PROVIDED DATA
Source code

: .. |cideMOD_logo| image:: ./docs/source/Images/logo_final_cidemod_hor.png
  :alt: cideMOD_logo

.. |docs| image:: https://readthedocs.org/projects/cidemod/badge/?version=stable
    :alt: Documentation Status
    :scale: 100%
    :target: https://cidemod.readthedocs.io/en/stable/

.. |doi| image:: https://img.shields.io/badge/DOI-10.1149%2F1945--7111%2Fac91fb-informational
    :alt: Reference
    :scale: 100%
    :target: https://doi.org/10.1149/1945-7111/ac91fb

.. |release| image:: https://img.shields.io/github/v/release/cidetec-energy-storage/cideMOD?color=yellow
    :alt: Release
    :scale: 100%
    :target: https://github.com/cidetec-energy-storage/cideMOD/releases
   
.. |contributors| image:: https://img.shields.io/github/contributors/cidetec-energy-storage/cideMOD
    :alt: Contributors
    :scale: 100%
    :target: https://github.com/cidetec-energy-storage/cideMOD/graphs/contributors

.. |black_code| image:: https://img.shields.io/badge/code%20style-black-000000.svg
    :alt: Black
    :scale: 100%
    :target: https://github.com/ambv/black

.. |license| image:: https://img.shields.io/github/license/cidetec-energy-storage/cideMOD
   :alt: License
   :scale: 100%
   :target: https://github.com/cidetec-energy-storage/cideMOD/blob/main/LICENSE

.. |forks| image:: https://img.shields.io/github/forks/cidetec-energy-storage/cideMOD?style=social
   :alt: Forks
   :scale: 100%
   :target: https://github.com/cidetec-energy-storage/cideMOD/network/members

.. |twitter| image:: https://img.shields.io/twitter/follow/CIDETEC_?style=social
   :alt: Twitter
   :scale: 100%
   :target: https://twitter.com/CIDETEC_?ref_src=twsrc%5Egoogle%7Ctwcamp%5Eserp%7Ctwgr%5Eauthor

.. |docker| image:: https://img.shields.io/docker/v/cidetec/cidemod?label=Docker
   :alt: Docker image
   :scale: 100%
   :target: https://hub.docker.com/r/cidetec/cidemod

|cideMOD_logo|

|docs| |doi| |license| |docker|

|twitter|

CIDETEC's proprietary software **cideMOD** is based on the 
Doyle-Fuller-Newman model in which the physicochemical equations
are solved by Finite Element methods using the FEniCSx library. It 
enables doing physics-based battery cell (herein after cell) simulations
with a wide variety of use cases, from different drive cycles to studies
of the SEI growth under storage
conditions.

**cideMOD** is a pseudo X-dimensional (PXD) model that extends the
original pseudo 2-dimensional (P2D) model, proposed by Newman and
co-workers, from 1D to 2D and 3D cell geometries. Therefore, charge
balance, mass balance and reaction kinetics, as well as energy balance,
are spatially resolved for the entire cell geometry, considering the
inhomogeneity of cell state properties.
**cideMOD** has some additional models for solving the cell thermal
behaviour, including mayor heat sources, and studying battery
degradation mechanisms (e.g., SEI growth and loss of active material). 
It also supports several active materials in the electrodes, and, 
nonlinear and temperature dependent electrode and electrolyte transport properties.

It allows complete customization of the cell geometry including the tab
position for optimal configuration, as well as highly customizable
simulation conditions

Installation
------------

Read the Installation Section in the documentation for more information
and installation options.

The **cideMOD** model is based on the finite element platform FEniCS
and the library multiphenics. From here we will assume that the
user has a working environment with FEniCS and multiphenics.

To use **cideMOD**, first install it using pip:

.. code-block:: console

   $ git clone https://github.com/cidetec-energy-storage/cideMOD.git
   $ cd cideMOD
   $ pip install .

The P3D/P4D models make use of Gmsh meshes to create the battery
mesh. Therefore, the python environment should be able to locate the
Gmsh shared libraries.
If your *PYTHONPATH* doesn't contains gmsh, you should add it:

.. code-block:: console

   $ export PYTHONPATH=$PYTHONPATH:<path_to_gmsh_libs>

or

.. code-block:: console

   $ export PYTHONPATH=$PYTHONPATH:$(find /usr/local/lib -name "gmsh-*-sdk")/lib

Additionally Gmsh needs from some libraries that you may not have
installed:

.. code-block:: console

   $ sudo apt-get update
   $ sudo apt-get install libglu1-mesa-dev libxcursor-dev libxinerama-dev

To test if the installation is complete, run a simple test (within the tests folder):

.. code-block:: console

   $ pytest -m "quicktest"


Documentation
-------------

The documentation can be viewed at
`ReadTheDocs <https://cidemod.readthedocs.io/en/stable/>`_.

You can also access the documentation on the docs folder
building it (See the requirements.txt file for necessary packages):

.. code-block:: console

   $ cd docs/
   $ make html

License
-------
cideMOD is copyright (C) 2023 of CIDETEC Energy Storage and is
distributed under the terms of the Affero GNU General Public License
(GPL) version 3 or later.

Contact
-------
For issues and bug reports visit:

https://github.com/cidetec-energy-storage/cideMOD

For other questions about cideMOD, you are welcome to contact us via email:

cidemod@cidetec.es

YOUR TASK
Retype the data exactly.

OUTPUT BELOW
Source code

: .. |cideMOD_logo| image:: ./docs/source/Images/logo_final_cidemod_hor.png
  :alt: cideMOD_logo

.. |docs| image:: https://readthedocs.org/projects/cidemod/badge/?version=stable
    :alt: Documentation Status
    :scale: 100%
    :target: https://cidemod.readthedocs.io/en/stable/

.. |doi| image:: https://img.shields.io/badge/DOI-10.1149%2F1945--7111%2Fac91fb-informational
    :alt: Reference
    :scale: 100%
    :target: https://doi.org/10.1149/1945-7111/ac91fb

.. |release| image:: https://img.shields.io/github/v/release/cidetec-energy-storage/cideMOD?color=yellow
    :alt: Release
    :scale: 100%
    :target: https://github.com/cidetec-energy-storage/cideMOD/releases
   
.. |contributors| image:: https://img.shields.io/github/contributors/cidetec-energy-storage/cideMOD
    :alt: Contributors
    :scale: 100%
    :target: https://github.com/cidetec-energy-storage/cideMOD/graphs/contributors

.. |black_code| image:: https://img.shields.io/badge/code%20style-black-000000.svg
    :alt: Black
    :scale: 100%
    :target: https://github.com/ambv/black

.. |license| image:: https://img.shields.io/github/license/cidetec-energy-storage/cideMOD
   :alt: License
   :scale: 100%
   :target: https://github.com/cidetec-energy-storage/cideMOD/blob/main/LICENSE

.. |forks| image:: https://img.shields.io/github/forks/cidetec-energy-storage/cideMOD?style=social
   :alt: Forks
   :scale: 100%
   :target: https://github.com/cidetec-energy-storage/cideMOD/network/members

.. |twitter| image:: https://img.shields.io/twitter/follow/CIDETEC_?style=social
   :alt: Twitter
   :scale: 100%
   :target: https://twitter.com/CIDETEC_?ref_src=twsrc%5Egoogle%7Ctwcamp%5Eserp%7Ctwgr%5Eauthor

.. |docker| image:: https://img.shields.io/docker/v/cidetec/cidemod?label=Docker
   :alt: Docker image
   :scale: 100%
   :target: https://hub.docker.com/r/cidetec/cidemod

|cideMOD_logo|

|docs| |doi| |license| |docker|

|twitter|

CIDETEC's proprietary software **cideMOD** is based on the 
Doyle-Fuller-Newman model in which the physicochemical equations
are solved by Finite Element methods using the FEniCSx library. It 
enables doing physics-based battery cell (herein after cell) simulations
with a wide variety of use cases, from different drive cycles to studies
of the SEI growth under storage
conditions.

**cideMOD** is a pseudo X-dimensional (PXD) model that extends the
original pseudo 2-dimensional (P2D) model, proposed by Newman and
co-workers, from 1D to 2D and 3D cell geometries. Therefore, charge
balance, mass balance and reaction kinetics, as well as energy balance,
are spatially resolved for the entire cell geometry, considering the
inhomogeneity of cell state properties.
**cideMOD** has some additional models for solving the cell thermal
behaviour, including mayor heat sources, and studying battery
degradation mechanisms (e.g., SEI growth and loss of active material). 
It also supports several active materials in the electrodes, and, 
nonlinear and temperature dependent electrode and electrolyte transport properties.

It allows complete customization of the cell geometry including the tab
position for optimal configuration, as well as highly customizable
simulation conditions

Installation
------------

Read the Installation Section in the documentation for more information
and installation options.

The **cideMOD** model is based on the finite element platform FEniCS
and the library multiphenics. From here we will assume that the
user has a working environment with FEniCS and multiphenics.

To use **cideMOD**, first install it using pip:

.. code-block:: console

   $ git clone https://github.com/cidetec-energy-storage/cideMOD.git
   $ cd cideMOD
   $ pip install .

The P3D/P4D models make use of Gmsh meshes to create the battery
mesh. Therefore, the python environment should be able to locate the
Gmsh shared libraries.
If your *PYTHONPATH* doesn't contains gmsh, you should add it:

.. code-block:: console

   $ export PYTHONPATH=$PYTHONPATH:<path_to_gmsh_libs>

or

.. code-block:: console

   $ export PYTHONPATH=$PYTHONPATH:$(find /usr/local/lib -name "gmsh-*-sdk")/lib

Additionally Gmsh needs from some libraries that you may not have
installed:

.. code-block:: console

   $ sudo apt-get update
   $ sudo apt-get install libglu1-mesa-dev libxcursor-dev libxinerama-dev

To test if the installation is complete, run a simple test (within the tests folder):

.. code-block:: console

   $ pytest -m "quicktest"


Documentation
-------------

The documentation can be viewed at
`ReadTheDocs <https://cidemod.readthedocs.io/en/stable/>`_.

You can also access the documentation on the docs folder
building it (See the requirements.txt file for necessary packages):

.. code-block:: console

   $ cd docs/
   $ make html

License
-------
cideMOD is copyright (C) 2023 of CIDETEC Energy Storage and is
distributed under the terms of the Affero GNU General Public License
(GPL) version 3 or later.

Contact
-------
For issues and bug reports visit:

https://github.com/cidetec-energy-storage/cideMOD

For other questions about cideMOD, you are welcome to contact us via email:

cidemod@cidetec.es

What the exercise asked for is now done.